Leading song lyrics site Genius.com has accused Google of stealing its content and publishing it in search results.
A report was published in the Wall Street Journal over the weekend which contains evidence to back up the accusations.
Complaints from Genius against Google date back several years, as Google was first notified in 2017 that transcriptions copied from Genius appeared in search results.
Genius sent a letter to Google again in April before reaching out to the Wall Street Journal.
Details provided to the Wall Street Journal revealed how Google was literally caught “red-handed”:
“Starting around 2016, Genius said, the company made a subtle change to some of the songs on its website, alternating the lyrics’ apostrophes between straight and curly single-quote marks in exactly the same sequence for every song.

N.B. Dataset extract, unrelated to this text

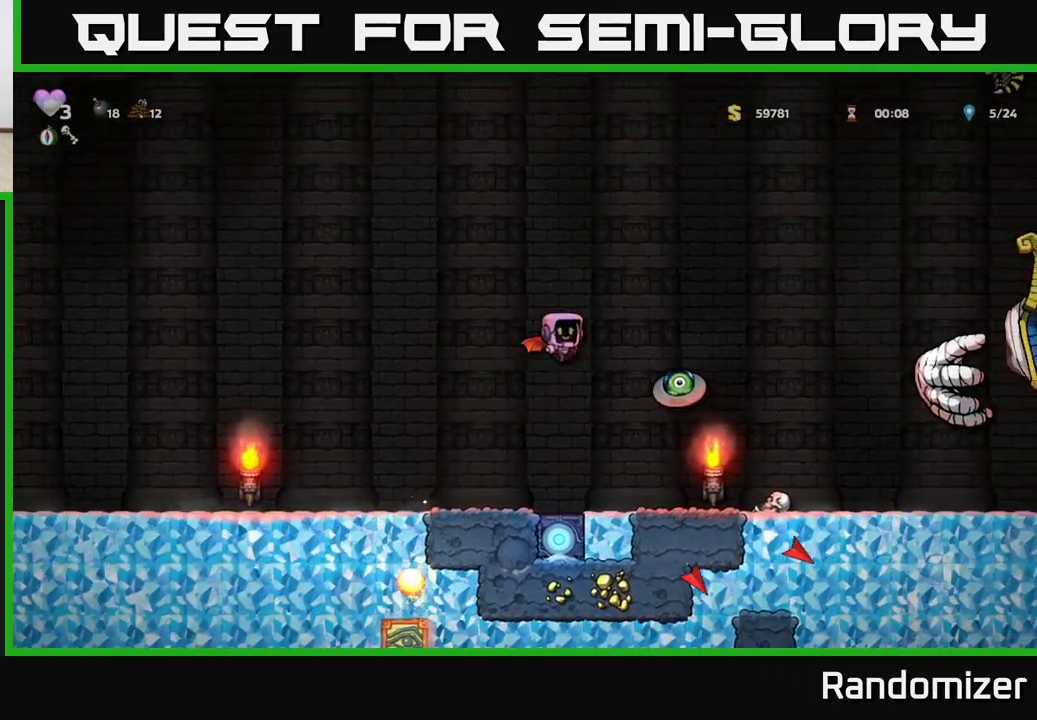
{"buttons": ["A"], "left_stick": "left", "events": [[67, "left_stick", "center"], [167, "left_stick", "right"], [333, "left_stick", "left"]]}
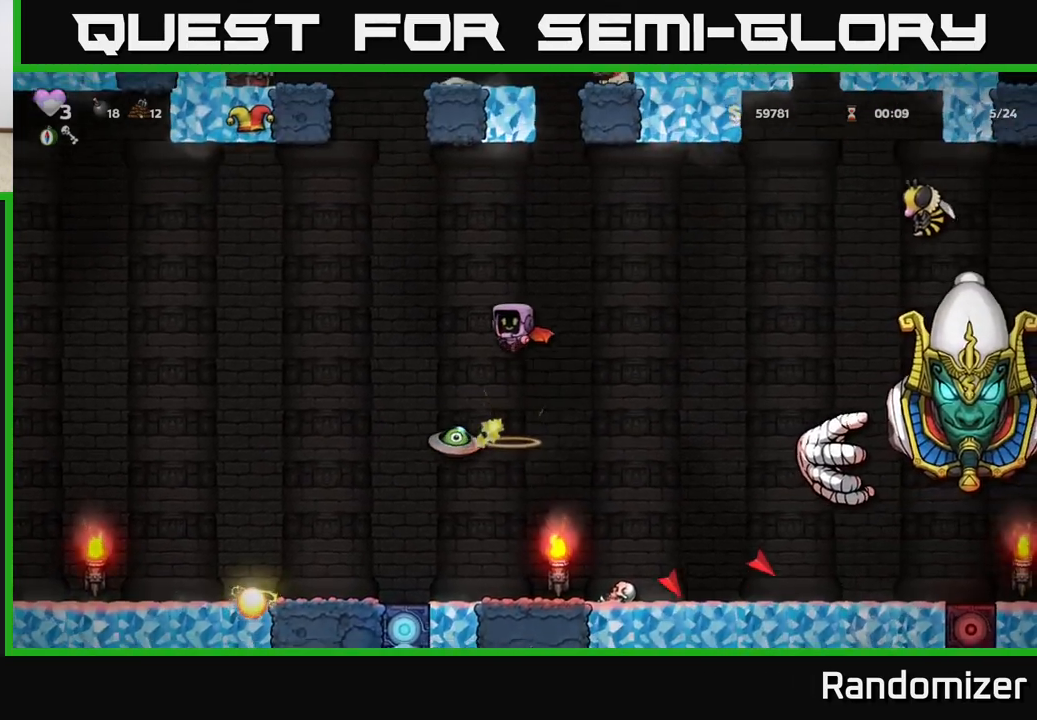
{"buttons": ["A"], "left_stick": "left", "events": [[67, "A", "up"], [133, "left_stick", "center"], [200, "A", "down"], [200, "left_stick", "left"]]}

When the two types of apostrophes were converted to the dots and dashes used in Morse code, they spelled out the words “Red Handed.””
Genius discovered that lyrics with its unique series of apostrophes also appeared in Google’s search results, which the Wall Street Journal verified:
“The Journal randomly chose three of the more than 100 examples Genius says it found of songs on Google containing these watermarks, and verified the pattern of apostrophes was the same.”
Google denies that it knowingly copied lyrics from Genius and says it’s investigating the issue.
Regardless of whether the accusations from Genius hold water, it would be difficult to fight a legal battle due to the fact that Genius doesn’t own the copyright to the lyrics it publishes.
At the very least, Genius is bringing to light an issue that impacts many publishers on the web.
It’s an increasingly common complaint that Google’s rich snippets and information boxes take traffic away from the original publishers.
A high profile publication like the Wall Street Journal reporting on this issue will certainly help bring more attention to it.
I imagine there will be more to follow on this story once Google’s investigations are complete.